A little surprisingly, it is still a largely female activity. Four-in-five Irish bakers are women, but here’s the interesting bit — bakers are spread across all regions, ages and social class. The fairy cake, it seems, knows no bounds.
Most of those who bake (60%) say they do it for families and friends, but a whopping 55% say they bake for fun.
And there is such fun in trying to turn sugar, butter and flour into something that bears even a passing resemblance to the grease-stained picture in the recipe book.
If you’ve managed to carve out some baking time from the frenzy of the everyday, it’s says something about your quality of life. It’s a quiet victory to be able to do something non-essential. Although, it’s hard to admit, cake is probably not vital to human life. I suppose we could survive without cake, but what a loss.
Creaming butter and sugar must be one of the most comforting, meditative acts there is. (Food-processor heretics, take note.) The wonderful Marian Keyes was not the only person to note that she was Saved by Cake. Her book on the subject describes how baking proved a daily comfort and how her depression lifted along with her sponges.
Chef and author Sophie White reprises the theme, more generally, in this year’s Recipes for a Nervous Breakdown, a taboo-exposing collection of “recipes and rants” that accompany her central premise: “Life may not always be perfect, but there’s always food.”
The joy of producing that food — including, of course, cake — in your own kitchen is not only an act of fun and creativity but an elemental human right. The 1,000-plus homeless Irish families who will spend Christmas in hotels and emergency accommodation are denied so many things but among them is the simple pleasure of being able to bake, if or when the impulse takes you.
The same is true of those in direct provision, not to mention the millions displaced by war and conflict in the largest refugee crisis since World War II. What they have lost is incalculable, but when you deprive a people of the means to nourish themselves, it is the final act of human degradation.
On the other hand, there is nothing like the simplest of acts to reignite the fire of human kindness. Take what happened on a packed train on Black Friday as an example. Two inveterate bargain-hunters were coming back from Cork laden down with bags.
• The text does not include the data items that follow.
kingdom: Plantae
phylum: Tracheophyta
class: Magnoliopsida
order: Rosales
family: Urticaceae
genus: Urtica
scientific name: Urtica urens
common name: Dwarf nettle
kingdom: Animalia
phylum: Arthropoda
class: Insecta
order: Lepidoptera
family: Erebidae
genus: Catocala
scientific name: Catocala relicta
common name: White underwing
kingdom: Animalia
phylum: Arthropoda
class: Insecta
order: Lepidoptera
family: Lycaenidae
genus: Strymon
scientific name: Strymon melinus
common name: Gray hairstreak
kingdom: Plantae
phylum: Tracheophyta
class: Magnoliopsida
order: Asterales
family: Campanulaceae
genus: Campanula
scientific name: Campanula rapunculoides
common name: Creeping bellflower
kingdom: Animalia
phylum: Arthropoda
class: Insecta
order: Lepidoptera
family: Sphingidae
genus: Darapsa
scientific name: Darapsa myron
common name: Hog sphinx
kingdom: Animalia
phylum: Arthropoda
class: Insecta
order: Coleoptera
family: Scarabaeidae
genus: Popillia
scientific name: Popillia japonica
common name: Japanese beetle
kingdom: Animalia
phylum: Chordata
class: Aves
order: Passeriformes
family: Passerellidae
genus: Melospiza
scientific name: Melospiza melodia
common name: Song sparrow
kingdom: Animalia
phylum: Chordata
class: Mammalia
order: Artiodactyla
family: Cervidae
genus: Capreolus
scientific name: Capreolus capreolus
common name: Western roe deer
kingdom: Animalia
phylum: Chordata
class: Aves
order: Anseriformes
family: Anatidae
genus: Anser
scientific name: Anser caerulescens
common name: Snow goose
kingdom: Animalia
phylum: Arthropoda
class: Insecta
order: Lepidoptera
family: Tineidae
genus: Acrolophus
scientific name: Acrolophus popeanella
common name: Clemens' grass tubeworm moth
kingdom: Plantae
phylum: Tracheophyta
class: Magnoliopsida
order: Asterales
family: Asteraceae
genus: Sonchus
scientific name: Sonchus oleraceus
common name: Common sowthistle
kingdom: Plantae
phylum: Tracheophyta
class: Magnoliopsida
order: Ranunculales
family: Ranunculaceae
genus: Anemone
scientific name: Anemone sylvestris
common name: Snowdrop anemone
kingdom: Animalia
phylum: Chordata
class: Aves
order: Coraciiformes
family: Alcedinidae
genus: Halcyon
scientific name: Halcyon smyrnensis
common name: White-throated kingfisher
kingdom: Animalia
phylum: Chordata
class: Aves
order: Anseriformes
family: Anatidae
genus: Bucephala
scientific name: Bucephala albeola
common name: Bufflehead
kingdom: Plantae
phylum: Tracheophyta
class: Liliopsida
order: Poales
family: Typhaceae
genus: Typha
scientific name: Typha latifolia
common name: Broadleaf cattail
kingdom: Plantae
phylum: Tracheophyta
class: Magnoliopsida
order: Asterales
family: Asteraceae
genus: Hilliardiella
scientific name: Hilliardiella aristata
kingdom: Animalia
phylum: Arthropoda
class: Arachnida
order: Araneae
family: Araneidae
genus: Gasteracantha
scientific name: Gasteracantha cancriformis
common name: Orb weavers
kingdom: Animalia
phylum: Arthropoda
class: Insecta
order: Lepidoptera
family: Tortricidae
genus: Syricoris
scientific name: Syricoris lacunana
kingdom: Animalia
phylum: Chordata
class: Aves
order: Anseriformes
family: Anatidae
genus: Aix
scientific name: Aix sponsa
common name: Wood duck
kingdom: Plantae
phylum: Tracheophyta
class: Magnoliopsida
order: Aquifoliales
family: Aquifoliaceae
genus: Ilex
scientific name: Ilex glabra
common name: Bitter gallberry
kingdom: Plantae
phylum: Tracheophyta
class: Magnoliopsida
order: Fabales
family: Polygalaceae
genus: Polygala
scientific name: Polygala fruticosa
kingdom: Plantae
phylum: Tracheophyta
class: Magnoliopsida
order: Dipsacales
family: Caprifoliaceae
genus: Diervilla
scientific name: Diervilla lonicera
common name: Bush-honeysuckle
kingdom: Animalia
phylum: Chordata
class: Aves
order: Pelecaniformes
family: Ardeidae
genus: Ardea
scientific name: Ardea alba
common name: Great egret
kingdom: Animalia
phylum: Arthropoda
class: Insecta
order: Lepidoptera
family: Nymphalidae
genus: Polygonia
As a post-shopping treat, they had bought a box of Marks & Spencer mince pies (luxury, of course) to have with tea on the train.
Before I knew it, a cup of steaming tea and a mince pie were on the table in front of me. Although it was still November, it struck me as the essence of the Christmas spirit (a shout out to Maeve and Muireann).
The unexpected treat also sparked something of a Proustian madeleine moment. A bite of mince pie with its hot tea chaser — don’t let anyone criticise the quality of tea on Iarnród Éireann — brought me right back to that kitchen with my mother when we would chance a just-out-of-the-oven pie to make sure they were ready for the masses.
There was another little spat over who might get the burned bits on the tin and a slight to-do about the washing up, but Christmas had truly started. It’s only now know that I can appreciate how lucky we were to have been able to bake our cake – and to eat it.